--- TASK TO CARRY OUT ---
Your copy should hold every record exactly and no images.

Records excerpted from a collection
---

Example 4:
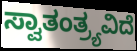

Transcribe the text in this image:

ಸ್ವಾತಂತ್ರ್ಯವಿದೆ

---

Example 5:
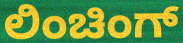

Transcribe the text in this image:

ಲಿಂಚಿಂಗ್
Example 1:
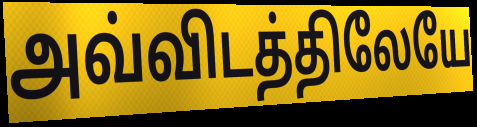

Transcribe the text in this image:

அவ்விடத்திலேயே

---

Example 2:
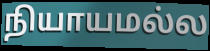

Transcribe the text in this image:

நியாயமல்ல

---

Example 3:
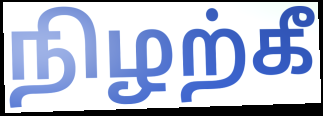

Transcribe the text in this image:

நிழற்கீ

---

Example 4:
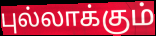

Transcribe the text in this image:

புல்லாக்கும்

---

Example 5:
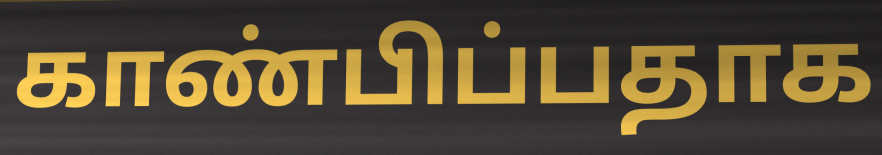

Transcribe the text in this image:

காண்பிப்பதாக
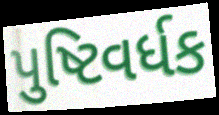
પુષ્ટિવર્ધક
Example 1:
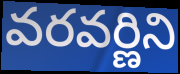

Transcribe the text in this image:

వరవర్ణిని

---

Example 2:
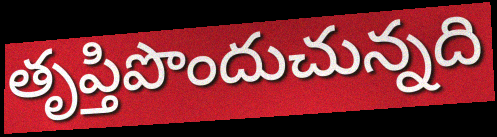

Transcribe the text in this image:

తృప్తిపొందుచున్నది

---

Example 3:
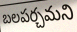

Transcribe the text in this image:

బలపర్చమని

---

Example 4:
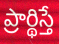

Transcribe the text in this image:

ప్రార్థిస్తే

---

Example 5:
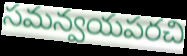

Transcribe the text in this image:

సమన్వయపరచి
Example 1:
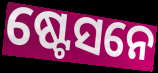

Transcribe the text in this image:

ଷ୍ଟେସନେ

--- EXERCISE OUTPUT ---
---

Example 4:

Transcribe the text in this image:

ಸ್ವಾತಂತ್ರ್ಯವಿದೆ

---

Example 5:

Transcribe the text in this image:

ಲಿಂಚಿಂಗ್
Example 1:

Transcribe the text in this image:

அவ்விடத்திலேயே

---

Example 2:

Transcribe the text in this image:

நியாயமல்ல

---

Example 3:

Transcribe the text in this image:

நிழற்கீ

---

Example 4:

Transcribe the text in this image:

புல்லாக்கும்

---

Example 5:

Transcribe the text in this image:

காண்பிப்பதாக
પુષ્ટિવર્ધક
Example 1:

Transcribe the text in this image:

వరవర్ణిని

---

Example 2:

Transcribe the text in this image:

తృప్తిపొందుచున్నది

---

Example 3:

Transcribe the text in this image:

బలపర్చమని

---

Example 4:

Transcribe the text in this image:

ప్రార్థిస్తే

---

Example 5:

Transcribe the text in this image:

సమన్వయపరచి
Example 1:

Transcribe the text in this image:

ଷ୍ଟେସନେ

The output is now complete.